Extracted text:
Vauxhall History co-editor Naomi Clifford’s The Murder of Mary Ashford: The Crime That Changed English Legal History (Pen & Sword, 30 May 2018) presents new evidence in a notorious 200-year-old case of rape and murder which changed English legal history, leading to the abolition of ‘trial by battle’ as a means of settling murder cases.
Updated 5 September 2018
On 11 May 1818, the Morning Advertiser carried an advertisement for that night’s inaugural show of the Royal Coburg Theatre (today’s Old Vic). After a short address by Mr. Munro to mark the opening of the theatre, the main offering was to be the premiere of a new William Barrymore1 melodrama, Trial by Battle; or, Heaven Defend the Right, followed by a ‘Grand Asiatic Ballet’ Alzora and Nerine, or The Fairy Gift and closing with a splendid harlequinade Midnight Revelry based on Milton’s Comus.
With Trial by Battle, there was something for everyone, an evening designed to tempt City-dwellers to venture across the new Waterloo Bridge and on to the far-from-respectable Surrey shore. Trial by Battle was nothing if not topical. It must have been in production while the court case that inspired it was still playing out back over the bridge in the Court of King’s Bench at Westminster Hall.

Task details:
Write out the text on the Mary Ashford case in full, word for word. The records that come next are distinct material and are not part of the text on the Mary Ashford case.

Items from a data source:
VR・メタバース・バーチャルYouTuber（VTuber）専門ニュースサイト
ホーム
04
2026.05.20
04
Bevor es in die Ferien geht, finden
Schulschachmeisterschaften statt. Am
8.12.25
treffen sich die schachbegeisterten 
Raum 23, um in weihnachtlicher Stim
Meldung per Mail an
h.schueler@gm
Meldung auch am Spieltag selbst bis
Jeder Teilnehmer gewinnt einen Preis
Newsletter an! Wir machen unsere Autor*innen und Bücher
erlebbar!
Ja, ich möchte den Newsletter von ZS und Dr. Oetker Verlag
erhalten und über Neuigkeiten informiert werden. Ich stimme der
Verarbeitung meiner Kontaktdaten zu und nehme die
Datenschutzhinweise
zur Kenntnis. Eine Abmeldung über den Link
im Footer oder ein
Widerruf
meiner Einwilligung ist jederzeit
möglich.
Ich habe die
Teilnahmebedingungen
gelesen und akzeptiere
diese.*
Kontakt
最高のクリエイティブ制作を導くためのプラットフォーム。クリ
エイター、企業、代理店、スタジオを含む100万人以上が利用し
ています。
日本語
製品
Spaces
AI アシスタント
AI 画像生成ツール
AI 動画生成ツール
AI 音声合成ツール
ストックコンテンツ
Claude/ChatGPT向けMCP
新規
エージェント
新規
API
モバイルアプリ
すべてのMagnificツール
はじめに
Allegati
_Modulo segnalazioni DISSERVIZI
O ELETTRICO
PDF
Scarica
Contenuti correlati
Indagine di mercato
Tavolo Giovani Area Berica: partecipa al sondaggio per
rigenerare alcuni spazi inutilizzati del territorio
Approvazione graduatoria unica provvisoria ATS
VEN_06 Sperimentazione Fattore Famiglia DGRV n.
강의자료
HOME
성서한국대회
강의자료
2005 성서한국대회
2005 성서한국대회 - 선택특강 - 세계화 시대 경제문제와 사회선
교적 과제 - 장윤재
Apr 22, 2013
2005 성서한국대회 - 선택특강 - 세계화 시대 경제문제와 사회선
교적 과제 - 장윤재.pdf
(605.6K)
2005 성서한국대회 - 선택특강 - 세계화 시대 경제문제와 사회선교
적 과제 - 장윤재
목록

Response:
Vauxhall History co-editor Naomi Clifford’s The Murder of Mary Ashford: The Crime That Changed English Legal History (Pen & Sword, 30 May 2018) presents new evidence in a notorious 200-year-old case of rape and murder which changed English legal history, leading to the abolition of ‘trial by battle’ as a means of settling murder cases.
Updated 5 September 2018
On 11 May 1818, the Morning Advertiser carried an advertisement for that night’s inaugural show of the Royal Coburg Theatre (today’s Old Vic). After a short address by Mr. Munro to mark the opening of the theatre, the main offering was to be the premiere of a new William Barrymore1 melodrama, Trial by Battle; or, Heaven Defend the Right, followed by a ‘Grand Asiatic Ballet’ Alzora and Nerine, or The Fairy Gift and closing with a splendid harlequinade Midnight Revelry based on Milton’s Comus.
With Trial by Battle, there was something for everyone, an evening designed to tempt City-dwellers to venture across the new Waterloo Bridge and on to the far-from-respectable Surrey shore. Trial by Battle was nothing if not topical. It must have been in production while the court case that inspired it was still playing out back over the bridge in the Court of King’s Bench at Westminster Hall.